Task » Please copy every line with the string "time" from the entries below.

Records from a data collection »

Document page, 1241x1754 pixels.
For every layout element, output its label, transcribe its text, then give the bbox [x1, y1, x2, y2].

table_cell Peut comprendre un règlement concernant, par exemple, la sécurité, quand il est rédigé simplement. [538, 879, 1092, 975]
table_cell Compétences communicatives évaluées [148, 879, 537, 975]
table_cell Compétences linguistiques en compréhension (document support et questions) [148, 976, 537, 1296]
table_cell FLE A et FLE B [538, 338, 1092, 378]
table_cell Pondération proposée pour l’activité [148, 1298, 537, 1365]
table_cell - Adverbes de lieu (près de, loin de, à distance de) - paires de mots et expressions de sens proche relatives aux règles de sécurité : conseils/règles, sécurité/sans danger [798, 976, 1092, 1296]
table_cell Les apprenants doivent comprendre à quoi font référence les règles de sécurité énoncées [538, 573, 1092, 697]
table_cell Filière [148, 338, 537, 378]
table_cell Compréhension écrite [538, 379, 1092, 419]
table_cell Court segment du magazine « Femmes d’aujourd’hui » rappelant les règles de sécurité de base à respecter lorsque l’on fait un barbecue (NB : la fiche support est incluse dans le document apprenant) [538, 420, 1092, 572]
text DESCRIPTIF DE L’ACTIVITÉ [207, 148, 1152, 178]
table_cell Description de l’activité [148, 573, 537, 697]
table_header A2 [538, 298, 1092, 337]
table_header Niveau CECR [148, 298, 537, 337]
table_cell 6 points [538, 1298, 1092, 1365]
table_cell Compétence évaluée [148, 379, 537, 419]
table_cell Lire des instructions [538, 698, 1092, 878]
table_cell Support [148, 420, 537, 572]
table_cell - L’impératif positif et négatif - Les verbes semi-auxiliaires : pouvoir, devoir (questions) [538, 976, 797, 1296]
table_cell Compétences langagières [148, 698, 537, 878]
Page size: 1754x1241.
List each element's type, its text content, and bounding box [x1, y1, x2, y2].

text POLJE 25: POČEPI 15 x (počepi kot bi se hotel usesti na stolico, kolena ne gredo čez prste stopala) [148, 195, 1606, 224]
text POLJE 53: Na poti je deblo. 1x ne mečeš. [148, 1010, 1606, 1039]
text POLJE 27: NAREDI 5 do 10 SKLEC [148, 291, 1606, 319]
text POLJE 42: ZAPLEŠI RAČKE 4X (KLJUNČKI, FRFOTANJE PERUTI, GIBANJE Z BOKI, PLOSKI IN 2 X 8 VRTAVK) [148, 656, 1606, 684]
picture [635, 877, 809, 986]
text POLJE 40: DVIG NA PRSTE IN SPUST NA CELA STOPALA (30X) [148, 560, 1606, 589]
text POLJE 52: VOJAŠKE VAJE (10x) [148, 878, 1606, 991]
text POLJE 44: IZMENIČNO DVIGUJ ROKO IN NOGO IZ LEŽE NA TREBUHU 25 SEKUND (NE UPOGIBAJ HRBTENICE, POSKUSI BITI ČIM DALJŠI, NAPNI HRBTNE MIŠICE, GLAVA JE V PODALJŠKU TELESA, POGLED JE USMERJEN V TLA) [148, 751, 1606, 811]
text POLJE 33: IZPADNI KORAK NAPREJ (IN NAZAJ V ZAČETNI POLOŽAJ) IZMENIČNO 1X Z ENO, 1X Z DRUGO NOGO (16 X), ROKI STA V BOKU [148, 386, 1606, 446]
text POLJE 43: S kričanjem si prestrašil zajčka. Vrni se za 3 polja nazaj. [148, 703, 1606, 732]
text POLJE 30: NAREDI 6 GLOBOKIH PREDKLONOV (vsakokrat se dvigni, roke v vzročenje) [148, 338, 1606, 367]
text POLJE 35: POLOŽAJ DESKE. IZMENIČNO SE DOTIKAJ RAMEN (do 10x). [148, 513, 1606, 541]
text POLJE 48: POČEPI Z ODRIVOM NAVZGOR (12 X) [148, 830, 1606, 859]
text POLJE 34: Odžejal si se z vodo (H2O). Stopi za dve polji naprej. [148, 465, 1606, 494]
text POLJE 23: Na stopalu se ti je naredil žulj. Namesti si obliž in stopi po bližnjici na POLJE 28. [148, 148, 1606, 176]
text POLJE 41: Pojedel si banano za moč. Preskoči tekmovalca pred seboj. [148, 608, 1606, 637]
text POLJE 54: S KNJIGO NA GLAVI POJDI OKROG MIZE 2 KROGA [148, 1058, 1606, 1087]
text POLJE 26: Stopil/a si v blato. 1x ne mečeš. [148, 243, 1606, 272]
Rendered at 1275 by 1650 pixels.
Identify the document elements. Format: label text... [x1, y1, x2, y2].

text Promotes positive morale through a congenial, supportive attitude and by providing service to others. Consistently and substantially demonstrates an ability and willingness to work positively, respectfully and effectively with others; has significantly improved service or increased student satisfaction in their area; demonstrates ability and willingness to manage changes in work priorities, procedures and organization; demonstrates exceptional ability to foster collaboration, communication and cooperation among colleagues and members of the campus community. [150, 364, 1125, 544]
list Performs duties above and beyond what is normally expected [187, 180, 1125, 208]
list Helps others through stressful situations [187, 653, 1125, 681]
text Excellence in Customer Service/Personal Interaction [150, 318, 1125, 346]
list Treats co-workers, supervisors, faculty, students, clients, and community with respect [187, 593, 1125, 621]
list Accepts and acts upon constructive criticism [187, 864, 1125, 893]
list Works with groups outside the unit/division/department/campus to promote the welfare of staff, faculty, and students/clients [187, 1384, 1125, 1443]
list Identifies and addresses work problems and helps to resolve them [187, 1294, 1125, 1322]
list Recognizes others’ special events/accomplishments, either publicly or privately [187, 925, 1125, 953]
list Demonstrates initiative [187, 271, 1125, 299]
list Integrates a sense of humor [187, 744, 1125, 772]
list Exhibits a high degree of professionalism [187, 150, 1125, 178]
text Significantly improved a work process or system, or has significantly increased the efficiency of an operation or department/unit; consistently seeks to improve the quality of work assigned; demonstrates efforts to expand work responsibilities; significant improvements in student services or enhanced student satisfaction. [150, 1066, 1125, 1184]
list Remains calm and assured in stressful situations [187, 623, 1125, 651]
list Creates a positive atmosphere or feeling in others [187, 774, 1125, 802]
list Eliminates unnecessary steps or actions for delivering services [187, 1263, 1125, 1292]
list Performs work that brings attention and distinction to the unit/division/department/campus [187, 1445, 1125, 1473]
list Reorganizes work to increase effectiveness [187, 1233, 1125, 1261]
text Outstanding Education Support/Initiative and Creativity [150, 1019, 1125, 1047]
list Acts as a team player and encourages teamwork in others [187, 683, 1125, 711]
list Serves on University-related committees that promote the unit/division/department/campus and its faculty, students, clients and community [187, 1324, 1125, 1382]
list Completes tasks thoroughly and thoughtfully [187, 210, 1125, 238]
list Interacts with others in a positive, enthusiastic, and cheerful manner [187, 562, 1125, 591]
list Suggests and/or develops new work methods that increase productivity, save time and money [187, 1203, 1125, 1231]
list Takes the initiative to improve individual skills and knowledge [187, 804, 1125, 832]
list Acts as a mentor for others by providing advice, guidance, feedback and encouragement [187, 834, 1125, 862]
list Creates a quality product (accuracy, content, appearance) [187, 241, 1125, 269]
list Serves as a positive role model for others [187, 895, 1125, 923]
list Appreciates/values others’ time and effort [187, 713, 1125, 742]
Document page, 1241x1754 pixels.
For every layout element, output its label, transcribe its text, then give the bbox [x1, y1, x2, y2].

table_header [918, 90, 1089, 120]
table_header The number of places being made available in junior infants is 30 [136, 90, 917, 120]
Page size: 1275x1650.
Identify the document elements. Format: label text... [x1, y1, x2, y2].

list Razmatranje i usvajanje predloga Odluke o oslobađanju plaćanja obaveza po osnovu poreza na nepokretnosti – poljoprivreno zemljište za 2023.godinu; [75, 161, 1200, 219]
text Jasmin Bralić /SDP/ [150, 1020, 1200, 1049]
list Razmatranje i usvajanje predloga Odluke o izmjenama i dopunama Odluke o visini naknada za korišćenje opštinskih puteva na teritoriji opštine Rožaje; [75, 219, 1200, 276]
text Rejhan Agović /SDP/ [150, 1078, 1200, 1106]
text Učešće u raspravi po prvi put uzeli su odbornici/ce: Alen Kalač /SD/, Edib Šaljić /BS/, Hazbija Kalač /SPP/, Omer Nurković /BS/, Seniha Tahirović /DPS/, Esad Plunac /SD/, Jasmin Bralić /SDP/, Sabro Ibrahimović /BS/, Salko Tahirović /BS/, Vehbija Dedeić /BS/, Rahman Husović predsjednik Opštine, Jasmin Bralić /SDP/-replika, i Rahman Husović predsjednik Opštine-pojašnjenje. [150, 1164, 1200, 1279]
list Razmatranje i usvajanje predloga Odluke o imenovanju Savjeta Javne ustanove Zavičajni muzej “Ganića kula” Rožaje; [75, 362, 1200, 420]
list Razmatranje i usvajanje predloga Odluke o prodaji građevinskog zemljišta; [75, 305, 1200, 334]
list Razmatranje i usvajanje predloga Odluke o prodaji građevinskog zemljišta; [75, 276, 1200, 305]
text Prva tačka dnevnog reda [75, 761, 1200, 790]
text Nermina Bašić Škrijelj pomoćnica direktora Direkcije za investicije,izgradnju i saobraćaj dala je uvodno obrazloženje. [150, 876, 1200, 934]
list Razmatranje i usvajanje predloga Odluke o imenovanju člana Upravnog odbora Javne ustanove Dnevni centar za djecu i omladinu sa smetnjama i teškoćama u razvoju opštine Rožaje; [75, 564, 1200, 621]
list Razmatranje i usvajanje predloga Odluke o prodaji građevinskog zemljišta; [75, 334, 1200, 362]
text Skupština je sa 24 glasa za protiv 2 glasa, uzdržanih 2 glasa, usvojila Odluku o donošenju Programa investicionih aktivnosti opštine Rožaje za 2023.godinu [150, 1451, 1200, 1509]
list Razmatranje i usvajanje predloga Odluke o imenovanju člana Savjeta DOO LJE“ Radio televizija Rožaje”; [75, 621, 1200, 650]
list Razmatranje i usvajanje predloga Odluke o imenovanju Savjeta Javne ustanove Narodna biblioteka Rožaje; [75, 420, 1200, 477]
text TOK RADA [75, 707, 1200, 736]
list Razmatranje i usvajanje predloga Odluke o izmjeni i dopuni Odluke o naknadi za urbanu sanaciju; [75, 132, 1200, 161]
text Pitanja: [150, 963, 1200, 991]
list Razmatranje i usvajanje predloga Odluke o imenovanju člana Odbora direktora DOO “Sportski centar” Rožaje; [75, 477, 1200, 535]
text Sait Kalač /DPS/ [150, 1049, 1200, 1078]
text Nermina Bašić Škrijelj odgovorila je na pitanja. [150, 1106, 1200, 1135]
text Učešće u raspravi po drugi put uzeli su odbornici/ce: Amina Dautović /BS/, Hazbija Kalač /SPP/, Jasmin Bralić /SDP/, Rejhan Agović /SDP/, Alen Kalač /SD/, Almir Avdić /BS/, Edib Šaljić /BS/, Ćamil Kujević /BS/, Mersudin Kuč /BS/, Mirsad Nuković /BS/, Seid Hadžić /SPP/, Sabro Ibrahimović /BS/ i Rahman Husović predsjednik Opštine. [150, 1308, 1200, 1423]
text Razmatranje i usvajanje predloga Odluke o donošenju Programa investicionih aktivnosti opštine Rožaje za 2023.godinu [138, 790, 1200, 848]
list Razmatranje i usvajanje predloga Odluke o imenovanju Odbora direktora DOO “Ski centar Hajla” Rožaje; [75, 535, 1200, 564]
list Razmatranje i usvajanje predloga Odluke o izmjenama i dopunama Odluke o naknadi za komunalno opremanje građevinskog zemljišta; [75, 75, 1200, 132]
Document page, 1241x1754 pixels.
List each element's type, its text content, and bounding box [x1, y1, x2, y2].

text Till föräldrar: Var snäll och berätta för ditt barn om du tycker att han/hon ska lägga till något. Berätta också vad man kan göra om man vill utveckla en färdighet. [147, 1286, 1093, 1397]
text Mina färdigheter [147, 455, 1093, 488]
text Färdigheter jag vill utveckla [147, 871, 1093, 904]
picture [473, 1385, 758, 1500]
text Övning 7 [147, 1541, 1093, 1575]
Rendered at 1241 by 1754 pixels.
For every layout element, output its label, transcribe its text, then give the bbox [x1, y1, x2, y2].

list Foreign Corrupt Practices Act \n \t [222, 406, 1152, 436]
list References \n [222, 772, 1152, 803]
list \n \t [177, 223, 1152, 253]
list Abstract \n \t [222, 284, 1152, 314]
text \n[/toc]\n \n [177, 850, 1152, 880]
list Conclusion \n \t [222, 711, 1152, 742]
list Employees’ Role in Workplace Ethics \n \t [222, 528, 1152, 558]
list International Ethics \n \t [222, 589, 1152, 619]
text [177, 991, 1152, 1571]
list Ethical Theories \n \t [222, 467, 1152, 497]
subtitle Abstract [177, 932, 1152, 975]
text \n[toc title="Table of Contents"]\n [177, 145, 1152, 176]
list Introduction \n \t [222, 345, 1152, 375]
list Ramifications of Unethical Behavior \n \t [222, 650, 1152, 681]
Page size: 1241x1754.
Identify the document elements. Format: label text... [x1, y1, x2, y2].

Response to this task »
list Suggests and/or develops new work methods that increase productivity, save time and money [187, 1203, 1125, 1231]
list Appreciates/values others’ time and effort [187, 713, 1125, 742]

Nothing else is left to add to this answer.